- Arbeitsanweisung:
Filtern Sie die Auflistung und geben Sie jede Zeile wieder, in der die Zeichenfolge „pose“ vorkommt. Dabei ist die Groß- und Kleinschreibung zu beachten.

- Erfasste Daten:

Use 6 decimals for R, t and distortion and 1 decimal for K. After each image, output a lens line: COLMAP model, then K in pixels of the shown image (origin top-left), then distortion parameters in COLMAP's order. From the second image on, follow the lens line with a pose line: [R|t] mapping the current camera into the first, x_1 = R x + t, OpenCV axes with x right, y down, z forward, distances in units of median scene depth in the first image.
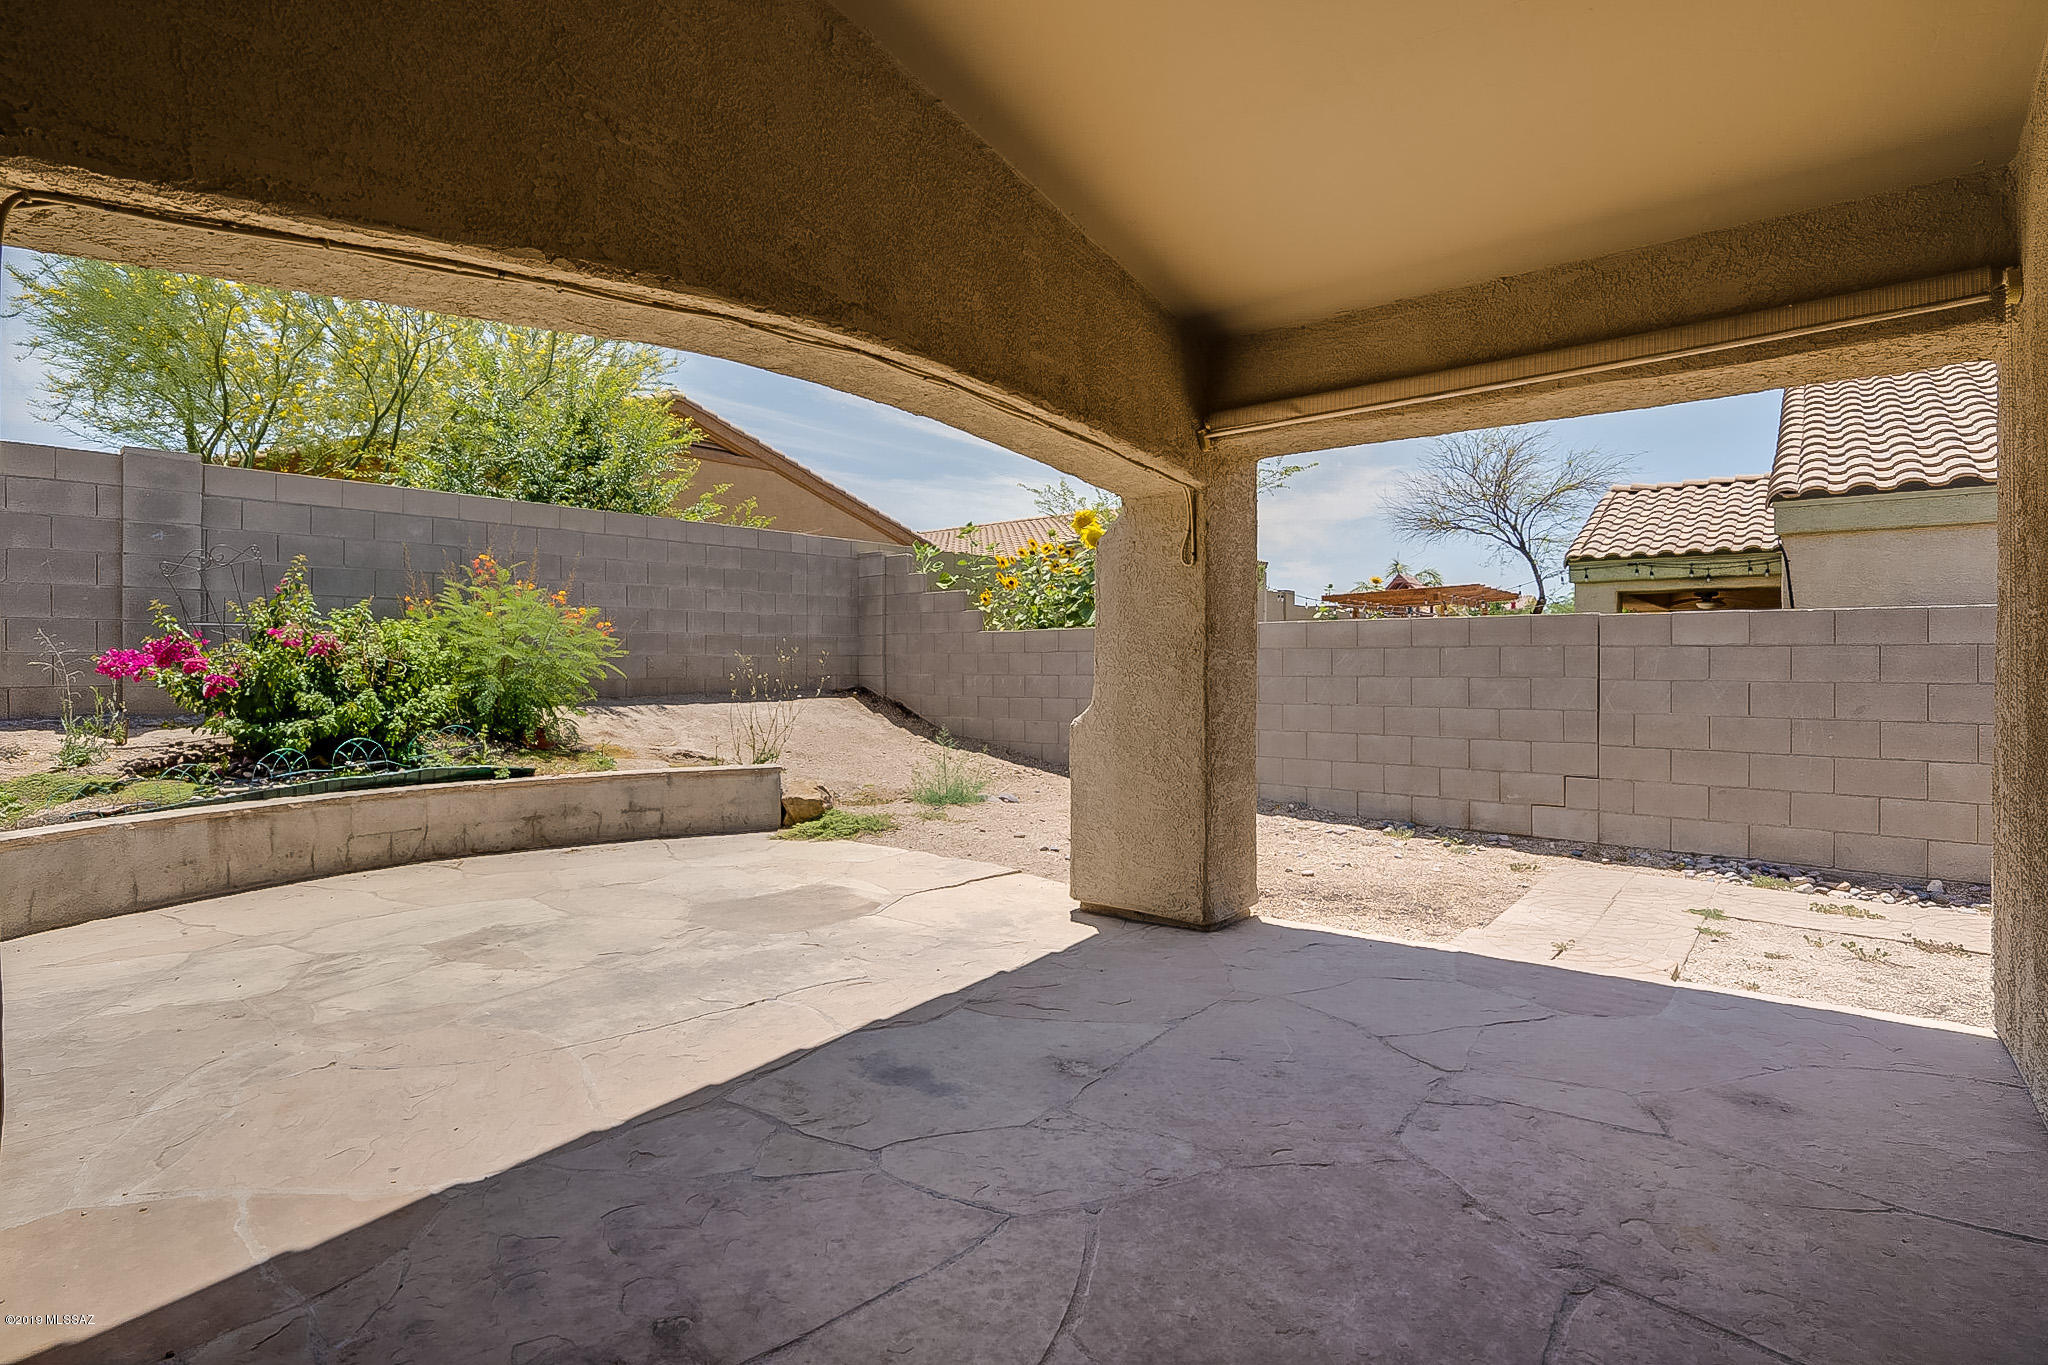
lens RADIAL K [[961.3, 0, 1015.6], [0, 961.3, 668.1], [0, 0, 1]] dist [-0.027278, 0.003741]
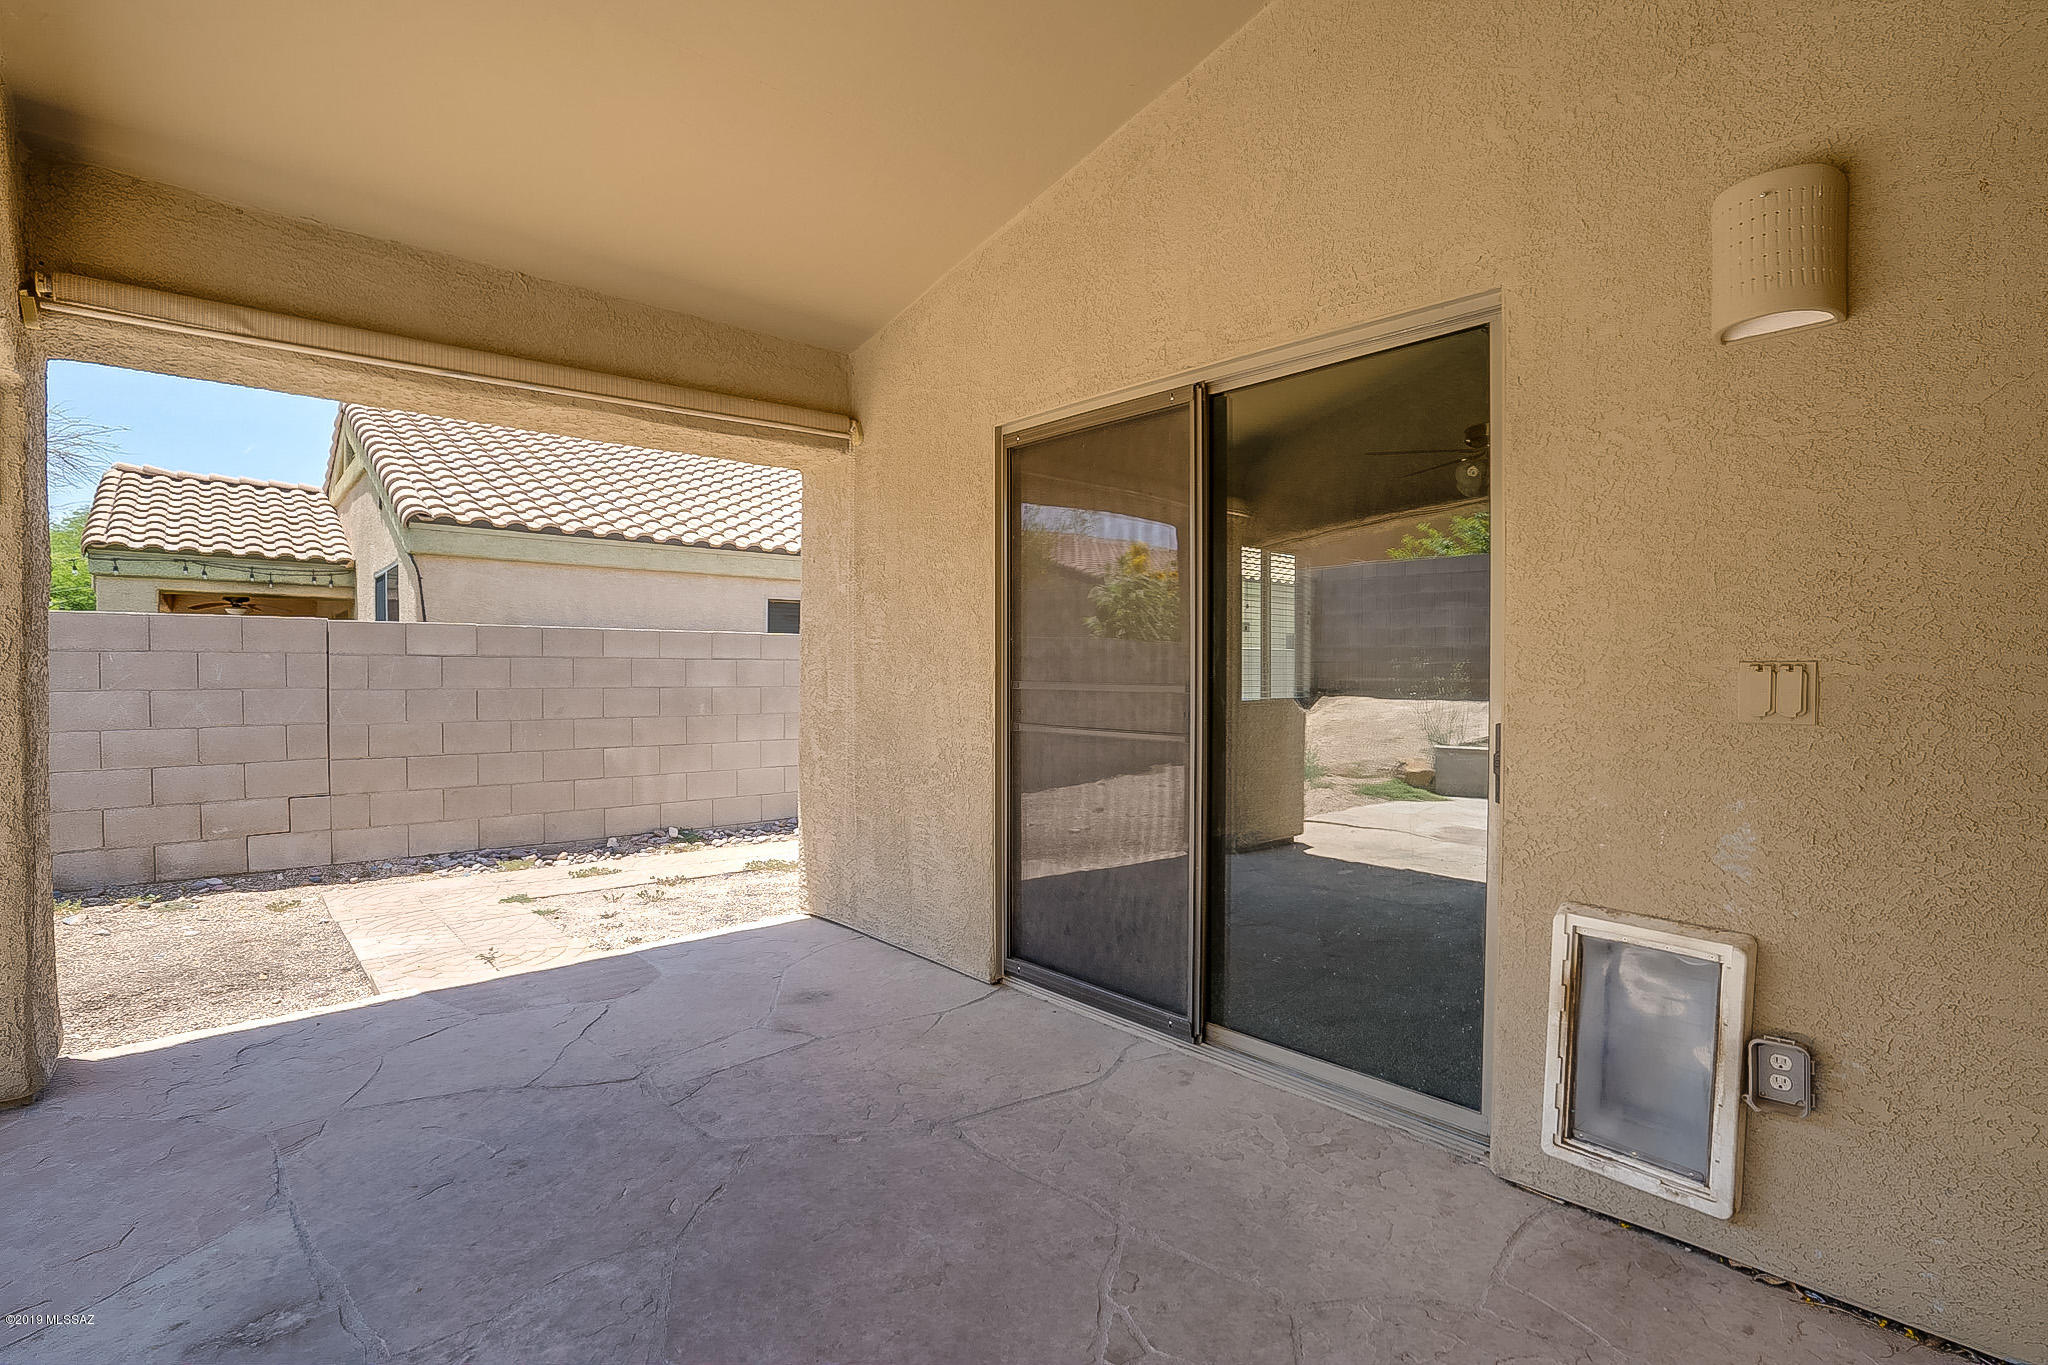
lens RADIAL K [[961.3, 0, 1017.3], [0, 961.3, 690.8], [0, 0, 1]] dist [-0.027278, 0.003741]
pose [[0.163086, -0.018853, 0.986432, -0.327321], [0.004412, 0.999821, 0.018380, -0.001474], [-0.986602, 0.001355, 0.163140, 0.307488]]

- Lösung:
Use 6 decimals for R, t and distortion and 1 decimal for K. After each image, output a lens line: COLMAP model, then K in pixels of the shown image (origin top-left), then distortion parameters in COLMAP's order. From the second image on, follow the lens line with a pose line: [R|t] mapping the current camera into the first, x_1 = R x + t, OpenCV axes with x right, y down, z forward, distances in units of median scene depth in the first image.
pose [[0.163086, -0.018853, 0.986432, -0.327321], [0.004412, 0.999821, 0.018380, -0.001474], [-0.986602, 0.001355, 0.163140, 0.307488]]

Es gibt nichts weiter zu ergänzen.